What is required:
Below are the records; copy exactly the lines from the first through the one containing "X143500Y0D01*", both included, and leave out the pictures.

Start of Given information

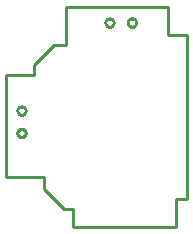
<source format=gbr>
G04 EAGLE Gerber RS-274X export*
G75*
%MOMM*%
%FSLAX34Y34*%
%LPD*%
%IN*%
%IPPOS*%
%AMOC8*
5,1,8,0,0,1.08239X$1,22.5*%
G01*
%ADD10C,0.254000*%


D10*
X0Y42500D02*
X32000Y42500D01*
X32000Y32500D01*
X49000Y15500D01*
X57000Y15500D01*
X57000Y0D01*
X143500Y0D01*
X143500Y24000D01*
X153000Y24000D01*
X153000Y162500D01*
X137000Y162500D01*
X137000Y186000D01*
X50500Y186000D01*
X50500Y154000D01*
X40500Y154000D01*
X23500Y137000D01*
X23500Y129000D01*
X0Y129000D01*
X0Y42500D01*
X9500Y98729D02*
X9560Y99184D01*
X9679Y99627D01*
X9854Y100051D01*
X10084Y100449D01*
X10363Y100813D01*
X10687Y101137D01*
X11051Y101416D01*
X11449Y101646D01*
X11873Y101821D01*
X12316Y101940D01*
X12771Y102000D01*
X13229Y102000D01*
X13684Y101940D01*
X14127Y101821D01*
X14551Y101646D01*
X14949Y101416D01*
X15313Y101137D01*
X15637Y100813D01*
X15916Y100449D01*
X16146Y100051D01*
X16321Y99627D01*
X16440Y99184D01*
X16500Y98729D01*
X16500Y98271D01*
X16440Y97816D01*
X16321Y97373D01*
X16146Y96949D01*
X15916Y96551D01*
X15637Y96187D01*
X15313Y95863D01*
X14949Y95584D01*
X14551Y95354D01*
X14127Y95179D01*
X13684Y95060D01*
X13229Y95000D01*
X12771Y95000D01*
X12316Y95060D01*
X11873Y95179D01*
X11449Y95354D01*
X11051Y95584D01*
X10687Y95863D01*
X10363Y96187D01*
X10084Y96551D01*
X9854Y96949D01*
X9679Y97373D01*
X9560Y97816D01*
X9500Y98271D01*
X9500Y98729D01*
X9500Y79729D02*
X9560Y80184D01*
X9679Y80627D01*
X9854Y81051D01*
X10084Y81449D01*
X10363Y81813D01*
X10687Y82137D01*
X11051Y82416D01*
X11449Y82646D01*
X11873Y82821D01*
X12316Y82940D01*
X12771Y83000D01*
X13229Y83000D01*
X13684Y82940D01*
X14127Y82821D01*
X14551Y82646D01*
X14949Y82416D01*
X15313Y82137D01*
X15637Y81813D01*
X15916Y81449D01*
X16146Y81051D01*
X16321Y80627D01*
X16440Y80184D01*
X16500Y79729D01*
X16500Y79271D01*
X16440Y78816D01*
X16321Y78373D01*
X16146Y77949D01*
X15916Y77551D01*
X15637Y77187D01*
X15313Y76863D01*
X14949Y76584D01*
X14551Y76354D01*
X14127Y76179D01*
X13684Y76060D01*
X13229Y76000D01*
X12771Y76000D01*
X12316Y76060D01*
X11873Y76179D01*
X11449Y76354D01*
X11051Y76584D01*
X10687Y76863D01*
X10363Y77187D01*
X10084Y77551D01*
X9854Y77949D01*
X9679Y78373D01*
X9560Y78816D01*
X9500Y79271D01*
X9500Y79729D01*
X106729Y176500D02*
X107184Y176440D01*
X107627Y176321D01*
X108051Y176146D01*
X108449Y175916D01*
X108813Y175637D01*
X109137Y175313D01*
X109416Y174949D01*
X109646Y174551D01*
X109821Y174127D01*
X109940Y173684D01*
X110000Y173229D01*
X110000Y172771D01*
X109940Y172316D01*
X109821Y171873D01*
X109646Y171449D01*
X109416Y171051D01*
X109137Y170687D01*
X108813Y170363D01*
X108449Y170084D01*
X108051Y169854D01*
X107627Y169679D01*
X107184Y169560D01*
X106729Y169500D01*
X106271Y169500D01*
X105816Y169560D01*
X105373Y169679D01*
X104949Y169854D01*
X104551Y170084D01*
X104187Y170363D01*
X103863Y170687D01*
X103584Y171051D01*
X103354Y171449D01*
X103179Y171873D01*
X103060Y172316D01*
X103000Y172771D01*
X103000Y173229D01*
X103060Y173684D01*
X103179Y174127D01*
X103354Y174551D01*
X103584Y174949D01*
X103863Y175313D01*
X104187Y175637D01*
X104551Y175916D01*
X104949Y176146D01*
X105373Y176321D01*
X105816Y176440D01*
X106271Y176500D01*
X106729Y176500D01*
X87729Y176500D02*
X88184Y176440D01*
X88627Y176321D01*
X89051Y176146D01*
X89449Y175916D01*
X89813Y175637D01*
X90137Y175313D01*
X90416Y174949D01*
X90646Y174551D01*
X90821Y174127D01*
X90940Y173684D01*
X91000Y173229D01*
X91000Y172771D01*
X90940Y172316D01*
X90821Y171873D01*
X90646Y171449D01*
X90416Y171051D01*
X90137Y170687D01*
X89813Y170363D01*
X89449Y170084D01*
X89051Y169854D01*
X88627Y169679D01*
X88184Y169560D01*
X87729Y169500D01*
X87271Y169500D01*
X86816Y169560D01*
X86373Y169679D01*
X85949Y169854D01*
X85551Y170084D01*
X85187Y170363D01*
X84863Y170687D01*
X84584Y171051D01*
X84354Y171449D01*
X84179Y171873D01*
X84060Y172316D01*
X84000Y172771D01*
X84000Y173229D01*
X84060Y173684D01*
X84179Y174127D01*
X84354Y174551D01*
X84584Y174949D01*
X84863Y175313D01*
X85187Y175637D01*
X85551Y175916D01*
X85949Y176146D01*
X86373Y176321D01*
X86816Y176440D01*
X87271Y176500D01*
X87729Y176500D01*
M02*

</source>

End of Given information

Answer to the exercise:
<source format=gbr>
G04 EAGLE Gerber RS-274X export*
G75*
%MOMM*%
%FSLAX34Y34*%
%LPD*%
%IN*%
%IPPOS*%
%AMOC8*
5,1,8,0,0,1.08239X$1,22.5*%
G01*
%ADD10C,0.254000*%


D10*
X0Y42500D02*
X32000Y42500D01*
X32000Y32500D01*
X49000Y15500D01*
X57000Y15500D01*
X57000Y0D01*
X143500Y0D01*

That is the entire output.